[Provided information]
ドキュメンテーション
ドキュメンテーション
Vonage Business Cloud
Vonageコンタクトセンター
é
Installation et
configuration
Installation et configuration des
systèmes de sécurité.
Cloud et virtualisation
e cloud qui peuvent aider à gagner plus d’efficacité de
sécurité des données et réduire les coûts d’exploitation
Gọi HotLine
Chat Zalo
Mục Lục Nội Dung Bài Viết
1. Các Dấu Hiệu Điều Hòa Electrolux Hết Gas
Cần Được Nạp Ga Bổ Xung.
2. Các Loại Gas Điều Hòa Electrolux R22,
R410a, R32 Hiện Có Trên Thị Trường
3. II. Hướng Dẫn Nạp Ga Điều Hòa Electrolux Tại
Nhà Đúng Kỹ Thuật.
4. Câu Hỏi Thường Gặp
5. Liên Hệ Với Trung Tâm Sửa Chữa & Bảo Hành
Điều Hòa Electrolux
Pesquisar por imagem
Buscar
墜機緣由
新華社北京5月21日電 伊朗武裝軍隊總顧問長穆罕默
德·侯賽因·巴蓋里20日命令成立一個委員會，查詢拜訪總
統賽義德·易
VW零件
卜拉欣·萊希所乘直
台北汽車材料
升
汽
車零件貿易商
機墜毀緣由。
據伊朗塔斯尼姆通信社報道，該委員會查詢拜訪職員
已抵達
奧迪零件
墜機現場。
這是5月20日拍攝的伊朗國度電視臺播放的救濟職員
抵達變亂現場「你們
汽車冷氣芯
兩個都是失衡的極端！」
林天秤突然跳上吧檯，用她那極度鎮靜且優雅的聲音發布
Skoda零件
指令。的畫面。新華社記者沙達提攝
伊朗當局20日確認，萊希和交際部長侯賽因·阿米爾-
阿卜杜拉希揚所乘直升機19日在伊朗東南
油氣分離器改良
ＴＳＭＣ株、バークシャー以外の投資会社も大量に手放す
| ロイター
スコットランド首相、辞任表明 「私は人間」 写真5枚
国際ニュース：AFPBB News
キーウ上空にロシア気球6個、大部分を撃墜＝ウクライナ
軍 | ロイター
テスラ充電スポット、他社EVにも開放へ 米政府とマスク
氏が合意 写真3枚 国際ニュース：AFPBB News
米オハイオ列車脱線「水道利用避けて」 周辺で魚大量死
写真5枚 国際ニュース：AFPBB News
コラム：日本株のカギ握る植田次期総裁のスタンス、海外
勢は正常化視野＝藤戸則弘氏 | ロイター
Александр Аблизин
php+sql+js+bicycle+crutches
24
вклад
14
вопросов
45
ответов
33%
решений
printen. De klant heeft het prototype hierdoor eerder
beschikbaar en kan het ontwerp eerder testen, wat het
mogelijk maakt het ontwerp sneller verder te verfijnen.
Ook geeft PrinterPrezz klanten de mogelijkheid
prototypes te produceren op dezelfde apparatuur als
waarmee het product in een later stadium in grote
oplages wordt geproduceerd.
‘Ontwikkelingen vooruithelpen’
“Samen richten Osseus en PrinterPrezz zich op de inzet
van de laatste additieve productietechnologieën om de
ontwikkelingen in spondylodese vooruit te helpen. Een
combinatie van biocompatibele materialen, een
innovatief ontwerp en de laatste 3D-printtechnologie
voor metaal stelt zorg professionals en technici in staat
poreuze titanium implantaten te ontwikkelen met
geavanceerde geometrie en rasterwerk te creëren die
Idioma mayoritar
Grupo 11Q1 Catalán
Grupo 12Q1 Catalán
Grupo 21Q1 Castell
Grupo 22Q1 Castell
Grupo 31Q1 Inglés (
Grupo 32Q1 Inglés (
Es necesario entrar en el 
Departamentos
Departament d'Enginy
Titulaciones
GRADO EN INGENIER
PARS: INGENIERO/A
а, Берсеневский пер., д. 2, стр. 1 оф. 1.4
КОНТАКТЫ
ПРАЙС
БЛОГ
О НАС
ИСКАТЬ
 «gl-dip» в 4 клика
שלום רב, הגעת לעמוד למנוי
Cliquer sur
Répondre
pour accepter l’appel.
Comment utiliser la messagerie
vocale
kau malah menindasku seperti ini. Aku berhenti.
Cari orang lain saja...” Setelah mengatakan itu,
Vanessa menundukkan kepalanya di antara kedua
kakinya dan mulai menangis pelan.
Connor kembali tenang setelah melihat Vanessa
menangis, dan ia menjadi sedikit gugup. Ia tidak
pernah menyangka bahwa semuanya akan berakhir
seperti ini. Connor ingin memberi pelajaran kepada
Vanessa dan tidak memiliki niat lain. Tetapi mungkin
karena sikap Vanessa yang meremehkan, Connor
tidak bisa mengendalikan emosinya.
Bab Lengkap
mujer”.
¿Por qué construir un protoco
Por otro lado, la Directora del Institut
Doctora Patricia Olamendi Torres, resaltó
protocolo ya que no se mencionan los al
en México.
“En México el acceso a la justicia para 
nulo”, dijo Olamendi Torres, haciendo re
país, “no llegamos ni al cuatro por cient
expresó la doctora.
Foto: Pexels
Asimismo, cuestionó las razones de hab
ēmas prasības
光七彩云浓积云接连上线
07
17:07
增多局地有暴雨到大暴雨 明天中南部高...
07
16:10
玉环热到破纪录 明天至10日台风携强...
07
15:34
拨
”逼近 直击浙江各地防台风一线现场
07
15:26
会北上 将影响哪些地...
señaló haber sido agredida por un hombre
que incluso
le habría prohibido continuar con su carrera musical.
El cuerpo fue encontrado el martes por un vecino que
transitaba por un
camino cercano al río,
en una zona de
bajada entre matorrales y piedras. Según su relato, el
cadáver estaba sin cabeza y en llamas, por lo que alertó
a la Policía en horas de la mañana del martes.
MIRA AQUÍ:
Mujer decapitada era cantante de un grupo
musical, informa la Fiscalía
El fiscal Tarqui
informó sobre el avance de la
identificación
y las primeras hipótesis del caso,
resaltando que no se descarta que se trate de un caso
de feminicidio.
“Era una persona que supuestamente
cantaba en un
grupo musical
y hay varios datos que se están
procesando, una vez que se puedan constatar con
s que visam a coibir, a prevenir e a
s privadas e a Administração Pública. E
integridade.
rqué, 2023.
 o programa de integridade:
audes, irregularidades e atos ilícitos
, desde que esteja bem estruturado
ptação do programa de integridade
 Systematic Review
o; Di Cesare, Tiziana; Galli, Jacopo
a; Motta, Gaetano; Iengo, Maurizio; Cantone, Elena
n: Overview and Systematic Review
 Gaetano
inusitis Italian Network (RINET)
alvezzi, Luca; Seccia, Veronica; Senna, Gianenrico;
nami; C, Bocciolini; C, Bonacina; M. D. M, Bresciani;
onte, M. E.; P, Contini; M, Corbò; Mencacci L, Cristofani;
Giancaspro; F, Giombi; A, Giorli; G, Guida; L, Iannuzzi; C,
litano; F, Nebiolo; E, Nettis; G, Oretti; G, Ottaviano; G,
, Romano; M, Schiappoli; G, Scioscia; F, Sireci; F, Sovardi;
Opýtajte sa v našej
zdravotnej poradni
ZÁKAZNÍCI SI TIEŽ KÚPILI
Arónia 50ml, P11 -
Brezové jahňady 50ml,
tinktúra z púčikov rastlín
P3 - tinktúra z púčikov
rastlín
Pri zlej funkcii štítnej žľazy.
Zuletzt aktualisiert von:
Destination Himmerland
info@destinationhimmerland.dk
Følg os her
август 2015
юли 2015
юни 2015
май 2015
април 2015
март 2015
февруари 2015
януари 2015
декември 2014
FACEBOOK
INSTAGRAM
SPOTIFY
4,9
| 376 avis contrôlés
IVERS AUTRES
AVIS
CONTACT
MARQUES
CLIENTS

[To do] Write out exactly the lines from the line with "376 avis contrôlés" to the close of the listing above, including both of those lines.

[Solution for this exercise]
| 376 avis contrôlés
IVERS AUTRES
AVIS
CONTACT
MARQUES
CLIENTS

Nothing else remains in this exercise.